WASHINGTON (AP) _ Authorities should ban the use of alcohol by commercial bus or truck drivers and impose tighter standards on when such drivers would lose their licenses for drinking and driving, a National Academy of Sciences panel said today.

In a report ordered by Congress, the NAS said a stiffening of the laws against commercial drivers' drinking and vigorous enforcement by police would save as many as 250 lives and prevent thousands of highway injuries a year.

''Any consumption of alcohol on the job by commercial vehicle drivers is inappropriate ... and incompatible with traffic safety,'' the special committee of the academy's Research Council said in the report to the Department of Transportation.

The department must decide within a year on a national alcohol standard for truck and bus drivers and it is expected to rely heavily on the conclusions of the year-long study and report released today.

States would have to comply with the national standard or risk the loss of part of their federal highway money.

States currently consider a commercial truck or bus driver impaired and subject to criminal penalties when a blood alcohol level of 0.10 percent is found, the same level used in cases involving non-commercial drivers.

But the Research Council panel, which included a cross-section of experts, said the level at which a driver is considered under the influence should be lowered from 0.10 percent to 0.04 percent because of the increased hazards posed by large trucks and buses.

Drivers of such vehicles should be subject to a loss of license - one year for first offenses and permanently for second offenses - with a blood alcohol level of 0.04, the study concludes.
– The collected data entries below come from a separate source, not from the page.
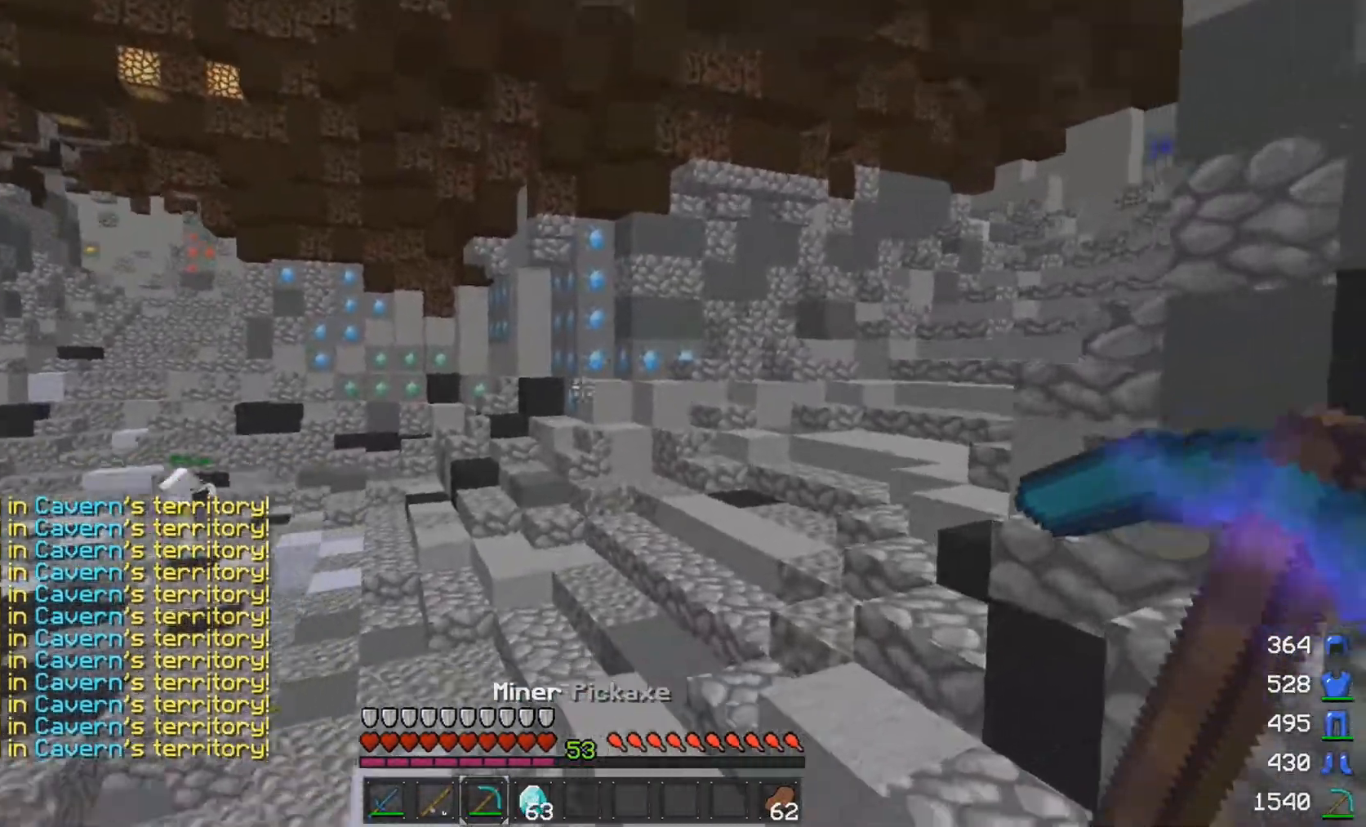
{"keys": ["d", "space", "w"], "mouse": [], "events": [[450, "d", "down"]]}
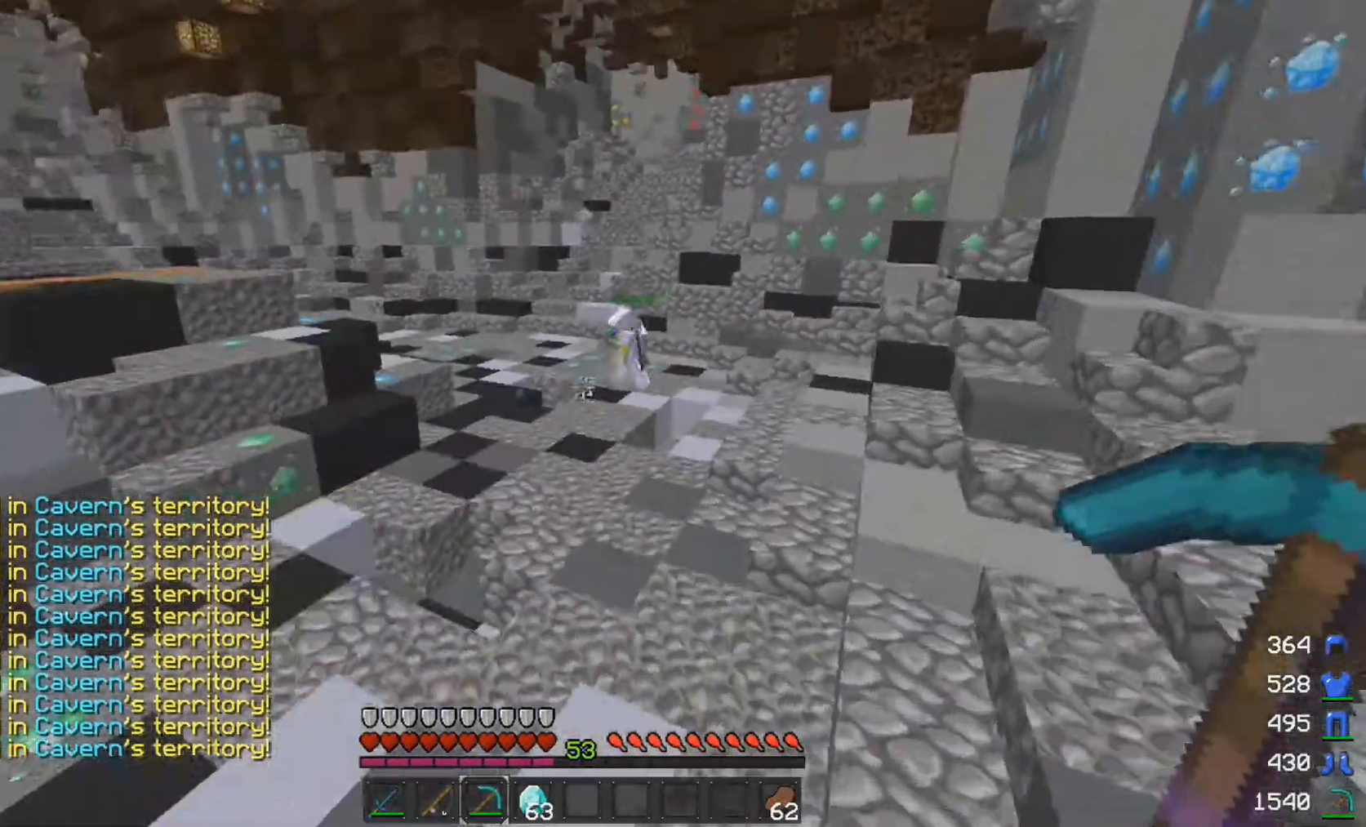
{"keys": ["space", "w"], "mouse": [], "events": [[450, "d", "up"]]}
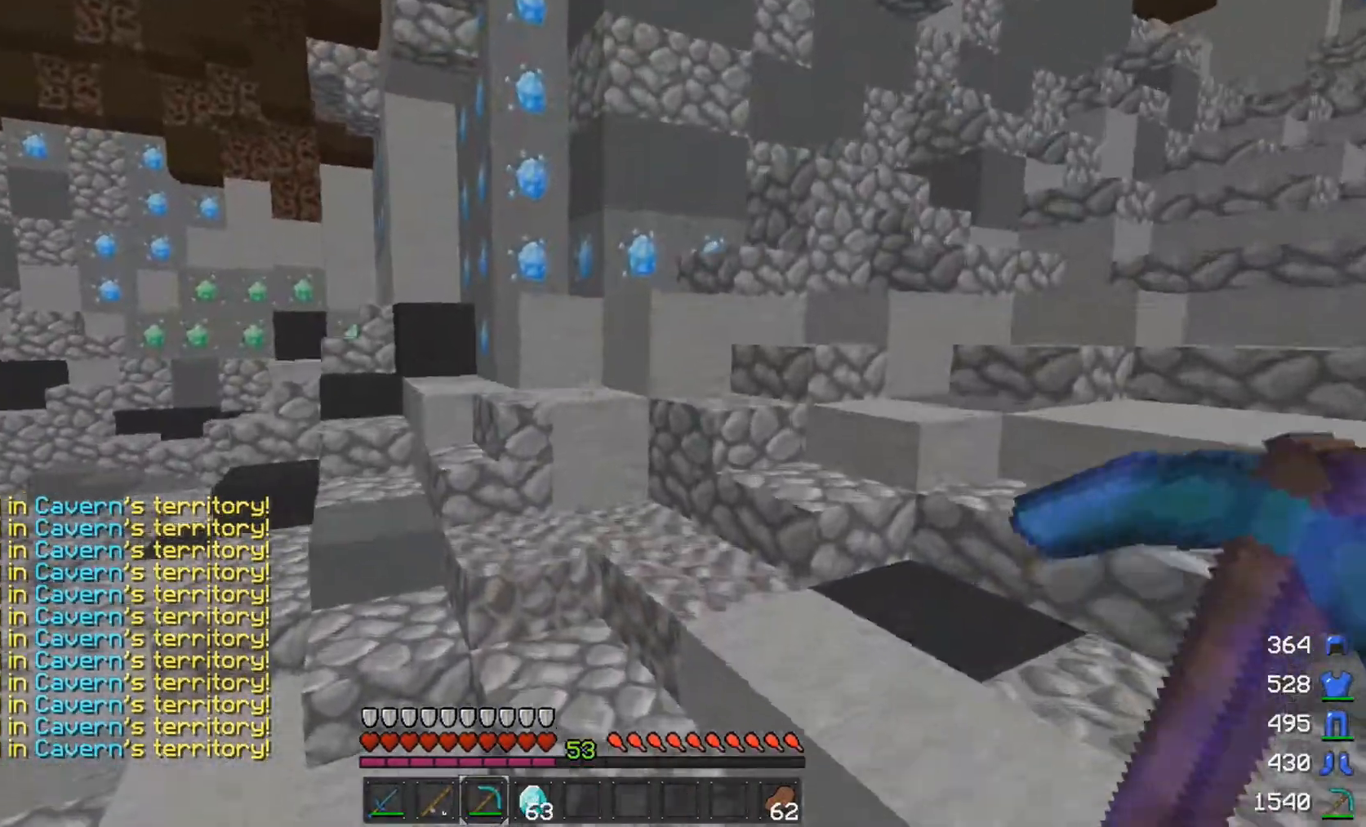
{"keys": ["space", "w"], "mouse": [], "events": [[50, "space", "up"], [250, "a", "down"], [450, "space", "down"], [500, "a", "up"]]}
Furthermore, it said, the driver should face a 30-day suspension if any alcohol whatsoever is found in blood tests.

The report said there are about 750 fatal highway accidents a year in which a driver of a truck or bus is found to have been drinking.

Truck accidents overall kill nearly 6,000 people a year, about 80 percent of them in other vehicles or pedestrians, and the research group said the special hazards posed by large trucks and buses warrant tighter alcohol curbs.

The weight and size of such vehicles, limitations on highway design and fatigue among truck and bus drivers make the effects of alcohol at lower blood levels more hazardous than among drivers in the general public, the report said.

''In short, the majority of the committee believes that the (blood alcohol) standard for commercial vehicle drivers should be zero and that the penalties should be graduated to match the offense,'' the report said.

Nevertheless, several of the panel members favored leaving the blood alcohol level for truck and bus drivers at 0.10, suggesting that the steps needed to enforce the lower levels, notably more sophisticated breath- screening devices, may be unconstitutional.

The year-long study was directed by Congress in a 1986 law that requires the secretary of transportation to establish by October 1988 a national standard at which a commercial bus or truck driver would be considered to be legally under the influence of alcohol and subject to license revocation.

If no action is taken, the 0.04 standard automatically will go into effect.

The law also requires each state to enact legislation reflecting the federal standard. States failing to comply with the standard could have up to 10 percent of their federal highway money withheld.